Gerekenler arasında ek olarak siparişlerle ilgilenecek, müşterilerin yorumlarına yanıt verecek ve diğer tüm işleri halledecek birkaç editöre ihtiyacınız olabilir.

Yöresel ve Organik Ürünler Satan E-Ticaret Sitesi Açmak Karlı mı? 
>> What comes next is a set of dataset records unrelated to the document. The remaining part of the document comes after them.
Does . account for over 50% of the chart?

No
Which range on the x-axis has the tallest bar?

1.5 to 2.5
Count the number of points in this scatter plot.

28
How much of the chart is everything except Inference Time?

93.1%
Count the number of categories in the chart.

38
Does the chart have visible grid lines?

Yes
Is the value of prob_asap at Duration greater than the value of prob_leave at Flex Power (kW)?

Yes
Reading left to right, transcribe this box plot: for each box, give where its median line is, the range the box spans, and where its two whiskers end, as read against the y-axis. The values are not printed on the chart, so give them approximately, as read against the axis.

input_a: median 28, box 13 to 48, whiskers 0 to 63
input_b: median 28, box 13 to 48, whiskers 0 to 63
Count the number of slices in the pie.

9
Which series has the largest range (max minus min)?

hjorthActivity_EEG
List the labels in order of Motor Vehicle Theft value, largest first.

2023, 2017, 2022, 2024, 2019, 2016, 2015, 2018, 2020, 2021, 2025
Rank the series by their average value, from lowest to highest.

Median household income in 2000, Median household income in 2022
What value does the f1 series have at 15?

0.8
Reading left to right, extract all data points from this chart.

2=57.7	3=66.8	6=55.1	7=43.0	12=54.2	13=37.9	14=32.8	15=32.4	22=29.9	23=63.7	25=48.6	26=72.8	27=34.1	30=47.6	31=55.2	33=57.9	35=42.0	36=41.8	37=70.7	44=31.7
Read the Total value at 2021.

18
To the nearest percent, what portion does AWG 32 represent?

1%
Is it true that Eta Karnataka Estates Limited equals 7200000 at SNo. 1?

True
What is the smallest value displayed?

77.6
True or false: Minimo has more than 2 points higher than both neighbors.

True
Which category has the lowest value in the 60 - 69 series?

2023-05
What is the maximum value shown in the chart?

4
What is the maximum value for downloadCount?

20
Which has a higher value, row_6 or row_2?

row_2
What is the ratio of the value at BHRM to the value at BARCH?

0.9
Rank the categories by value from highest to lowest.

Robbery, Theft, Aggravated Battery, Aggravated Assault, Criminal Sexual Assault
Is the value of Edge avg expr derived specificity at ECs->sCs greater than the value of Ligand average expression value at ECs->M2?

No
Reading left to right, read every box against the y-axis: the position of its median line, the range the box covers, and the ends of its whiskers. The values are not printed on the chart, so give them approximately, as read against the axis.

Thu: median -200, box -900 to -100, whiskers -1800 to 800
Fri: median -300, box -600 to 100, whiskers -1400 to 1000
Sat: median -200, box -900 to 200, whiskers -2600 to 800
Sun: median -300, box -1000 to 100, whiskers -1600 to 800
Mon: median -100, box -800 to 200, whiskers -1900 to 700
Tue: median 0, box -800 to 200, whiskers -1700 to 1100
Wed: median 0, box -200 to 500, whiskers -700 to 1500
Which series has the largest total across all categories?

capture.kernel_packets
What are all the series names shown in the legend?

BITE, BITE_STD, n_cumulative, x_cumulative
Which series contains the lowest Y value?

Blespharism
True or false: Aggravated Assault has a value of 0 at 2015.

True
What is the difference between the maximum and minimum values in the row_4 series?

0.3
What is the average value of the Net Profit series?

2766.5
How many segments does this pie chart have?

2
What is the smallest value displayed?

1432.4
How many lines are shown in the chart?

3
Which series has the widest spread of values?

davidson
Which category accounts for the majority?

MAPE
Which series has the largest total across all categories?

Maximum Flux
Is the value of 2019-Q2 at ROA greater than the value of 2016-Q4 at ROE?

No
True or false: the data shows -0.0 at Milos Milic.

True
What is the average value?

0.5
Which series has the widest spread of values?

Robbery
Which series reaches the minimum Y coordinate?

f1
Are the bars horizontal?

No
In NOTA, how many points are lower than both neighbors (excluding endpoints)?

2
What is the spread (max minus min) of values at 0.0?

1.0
Yazımızın başında da belirttiğimiz üzere organik ve yöresel ürünlere olan ilgi her geçen yıl daha da artıyor. Kalp ve damar hastalıkları bulunan kişiler başta olmak üzere, herhangi bir gıda boyası ve katkı maddesi içermeyen ürünler, milyonlarca kişi tarafından tercih ediliyor. Şimdilik en büyük sorun, bu yöresel ürünlerin üretiminin son derece zor ve çetin koşullarda yapılıyor olmasıdır. Aynı zamanda herhangi bir takviye gıda içermedikleri için bekleme süreleri de bir hayli uzun olabiliyor. Bu da direkt olarak fiyatlara yansımaktadır. Ancak dışarıda öyle bir kesim var ki fiyat değil sağlığı öncelik kabul ederek ne kadar uç fiyatlarda olursa olsun bu organik ürünleri satın almaya devam ediyor.

Sizin ana kitlenizin büyük çoğunluğunu da bu zengin ve seçkin sınıflar oluşturacaktır. Ancak belli başlı ürünleri orta sınıf da rahaltıkl gelip sitenizden temin edebilir. Bu son derece kar oranı yüksek olan iş kolu aynı zamanda gelecek de vaat ediyor. Siz sistemini kurup sitenizde aktif satışa devam ettiğiniz takdirde bu işten aylık olarak 10 bin ve üzeri kazanma şansınız da mevcuttur.

Organik ve Yöresel Ürünleri Pazarlama İmkanları 

Bu ürünlerin pazarlanmasında endüstriyel markaların ve ürünlerin satış stratejilerine gerek kalmayacaktır. Bilakis ürünün kendisini içerdiği katkılar , sunduğu faydalar ve diğer tüketim avantajları ile birlikte bizzat kendisi olacaktır. Zira ürünlerin ambalajlarında ya da etiketlerinde sadece ”Organik, yüzde yüz doğal ürün, sağlıklı” gibi ibareler kullanmak bile müşterilerin tamamına yakınını ikna etmeye yetecektir. Hal böyle olunca çok yüksek miktarlarda parayı reklam için harcamak çok da akıl karı değil.

Siz yine de ilk etapta marka bilinirliğini arttırmak adına e-ticaret sitenizin reklamını Google’a ve çeşitli sosyal medya hesaplarına yapabilirsiniz. Pazarlamanın aslan payını aslında medya yapıyor. Sabah programlarına katılan doktorlar ve beslenme uzmanları sürekli olarak organik ürün tüketiminin önemini ve artılarını paylaşıyor. Bu da aslında bir reklamdır ve bu reklam sonunda açtığınız e-ticaret sitesine giriş yapan kişilerin sayısı her geçen gün biraz daha artacaktır.

Organik ve Yöresel Ürünlerin Gelecekteki Durumu 

Artık şu soruyu sormamız için kahin ya da müneccim olmamıza gerek yok: Neden organik yöresel ürünler yakın gelecekte diğer ürünlere oranla daha fazla rağbet görecek? Çünkü deyim yerindeyse maymun gözünü açtı ve insanlar artık sağlık ve beslenme konusunda çok daha bilinçli hale geldi. İnsanlar ne yediklerini, tam olarak, tam anlamıyla bilmek istiyorlar. Önceden gözü kapalı güvenilen markalar da bu alandaki güvenilirliğini yitirdi. Birçok farklı marka ürünlerine insan sağlığını hiçe sayarak son derece tehlikeli ve bağımlılık yapan malzemeler bile ekliyor. Bunların bir kısmı ortaya çıktı, bir kısmı da ortaya çıkmak üzere.

Durumlar böyleyken organik ve yöresel ürünlerin rağbet oranı her geçen gün biraz daha artacak. Obezite ile mücadele kapsamında da bu tür ürünlere olan ilgi çeşitli kişi ve kurumlar tarafından desteklenmektedir.